[TEXT]

If a colony is raising no bees, it may be queenless, and by giving them a frame of comb containing tiny bees every two or three weeks for a month or so, they will requeen themselves. Or if a colony has dwindled down, it can be built up by giving it frames of sealed bees from the strongest colonies and thus all colonies be saved from the depredation of the bee moth and large crops of honey be harvested annually and the amount of time expended will not amount to more than ten minutes every fifteen days. During the operation no live bees should be exchanged.
Now we have told you how to keep your bees rid of the moth and to keep each colony a life time and to reap large returns from them. I know this is coming in very close contact with bees, for nervous beginners, but it must be done or losses sustained and the task is small compared to the gain.

[/TEXT]
[DATA UNDER STUDY]

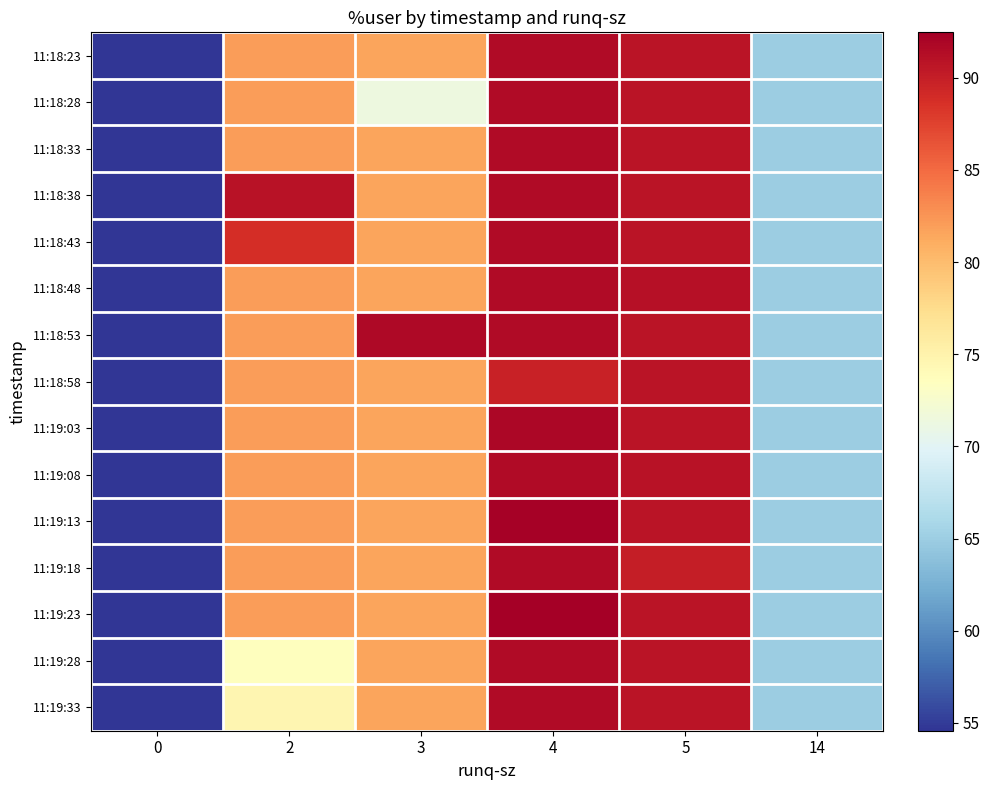

Which has a higher value, 0 or 2?

2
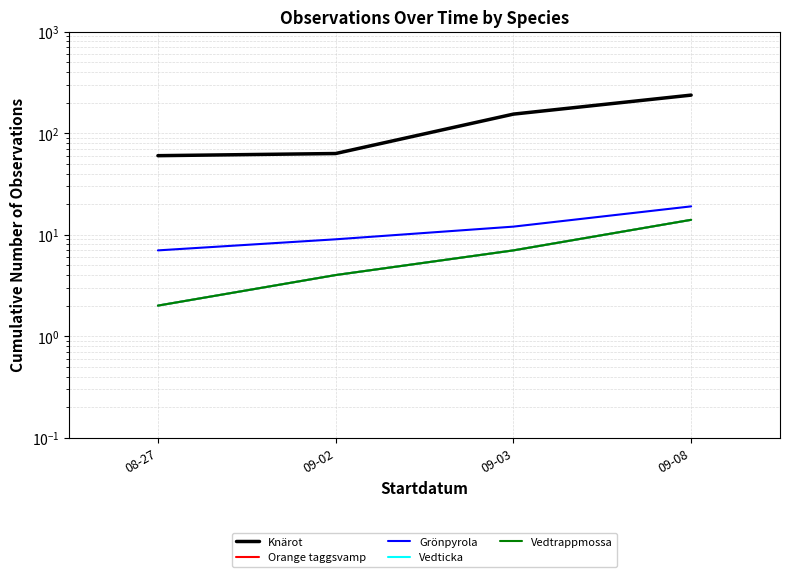

How many data points in Knärot are less than 154?

2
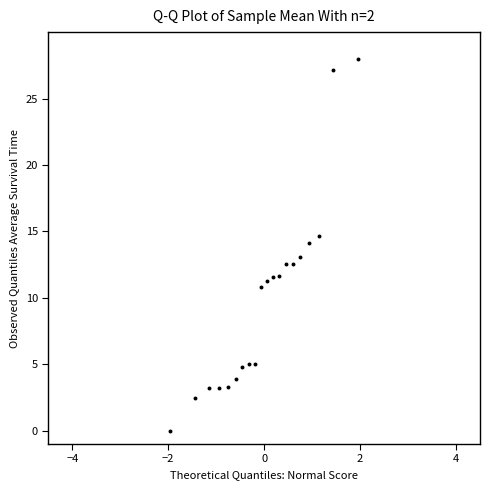

What is the range of Y values (max minus min)?

28.0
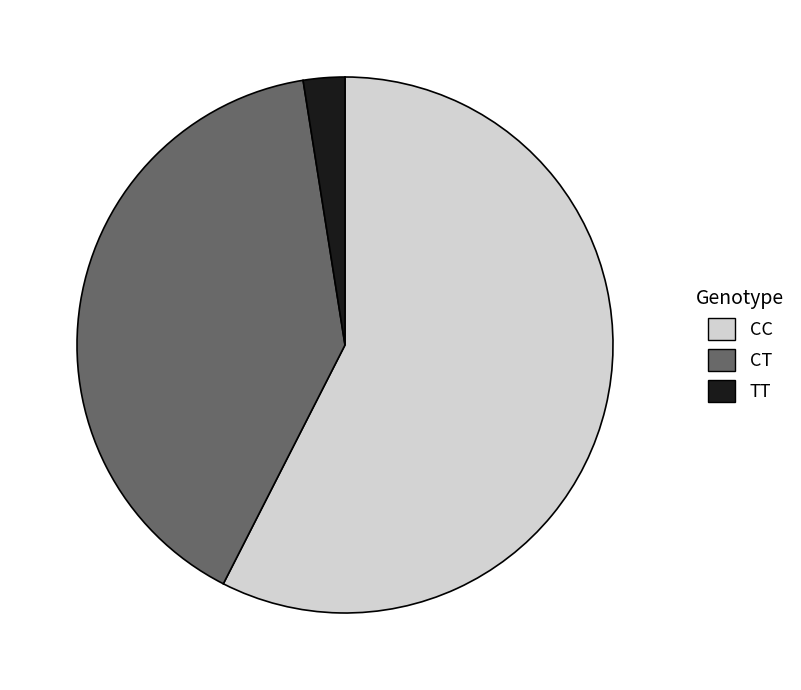

Rank the categories by value from highest to lowest.

CC, CT, TT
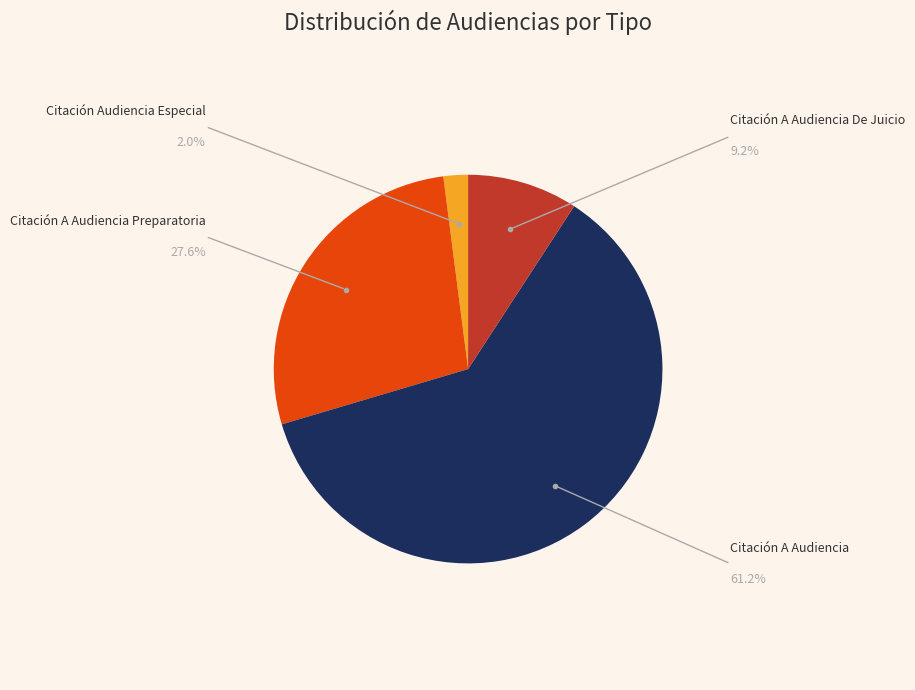

Is there a majority slice in this chart?

Yes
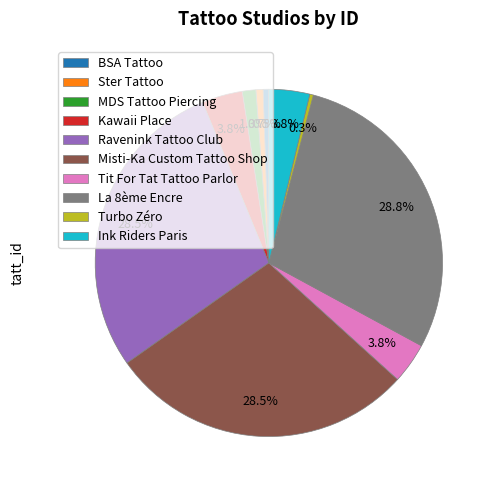

Combined, do Tit For Tat Tattoo Parlor and MDS Tattoo Piercing account for over 50%?

No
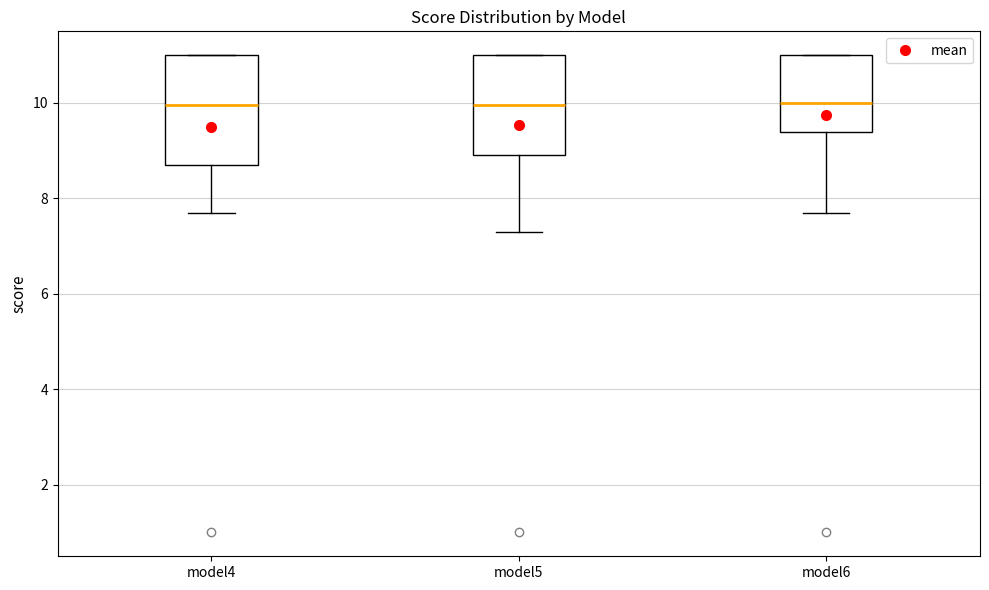

Reading left to right, transcribe this box plot: for each box, give where its median line is, the range the box spans, and where its two whiskers end, as read against the y-axis. The values are not printed on the chart, so give them approximately, as read against the axis.

model4: median 10.0, box 8.8 to 11.0, whiskers 7.8 to 11.0
model5: median 10.0, box 9.0 to 11.0, whiskers 7.4 to 11.0
model6: median 10.0, box 9.4 to 11.0, whiskers 7.8 to 11.0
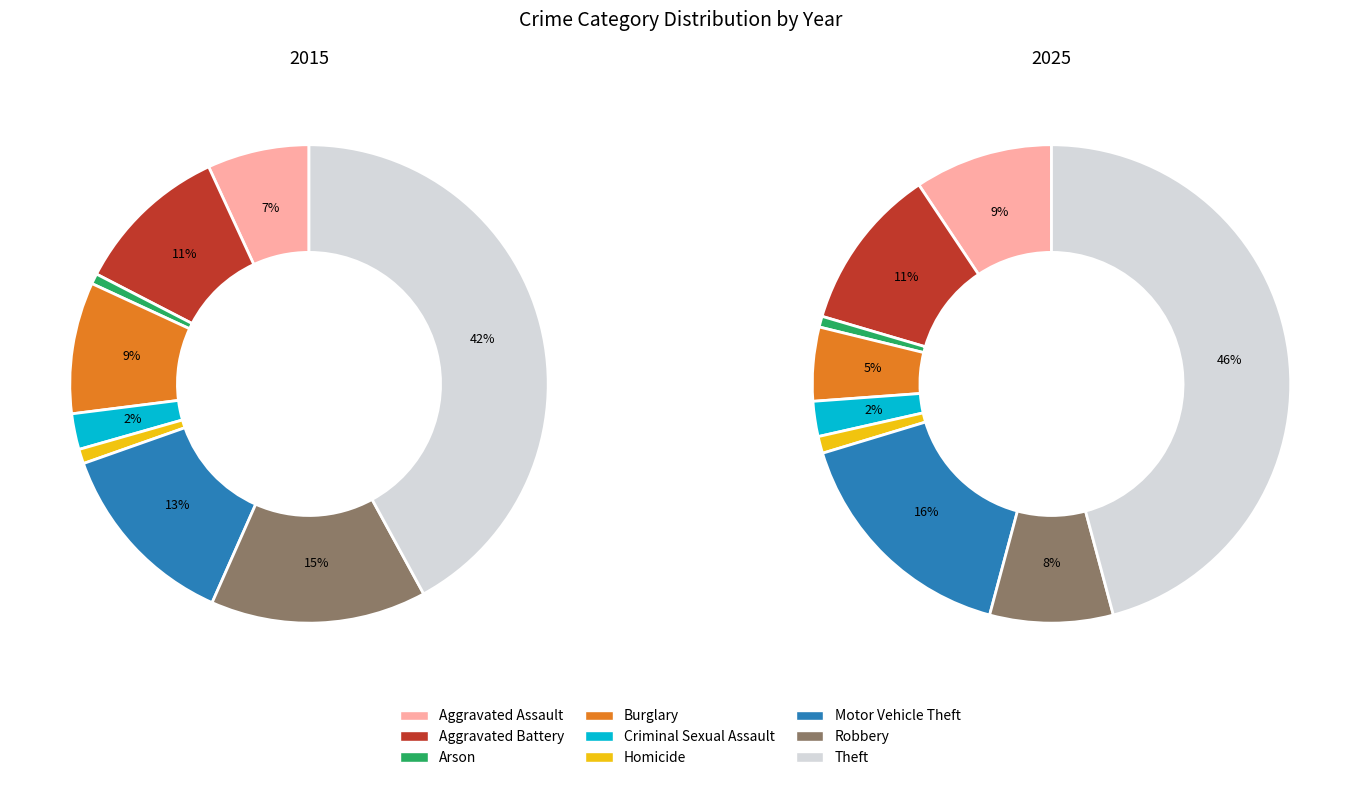

To the nearest percent, what is the average slice percentage?

11%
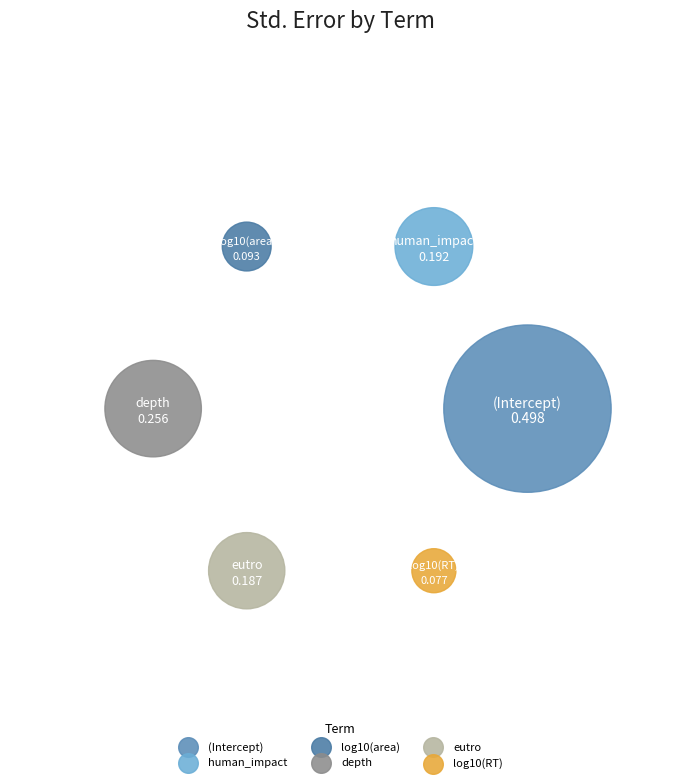

Count the number of slices in the pie.

6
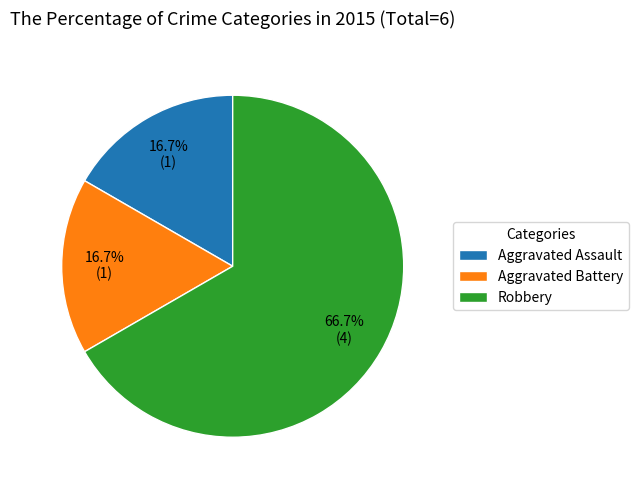

Is there a majority slice in this chart?

Yes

[/DATA UNDER STUDY]

#### REQUEST A
In the beekeeping text, how often should a queenless colony be given a frame of comb containing tiny bees?
#### REQUEST B
Rewrite the beekeeping text starting with "If a colony is" and going on through "should be exchanged.", swapping "bee moth" for "wax moth".

#### RESPONSE A
Every two or three weeks, for a month or so.

#### RESPONSE B
If a colony is raising no bees, it may be queenless, and by giving them a frame of comb containing tiny bees every two or three weeks for a month or so, they will requeen themselves. Or if a colony has dwindled down, it can be built up by giving it frames of sealed bees from the strongest colonies and thus all colonies be saved from the depredation of the wax moth and large crops of honey be harvested annually and the amount of time expended will not amount to more than ten minutes every fifteen days. During the operation no live bees should be exchanged.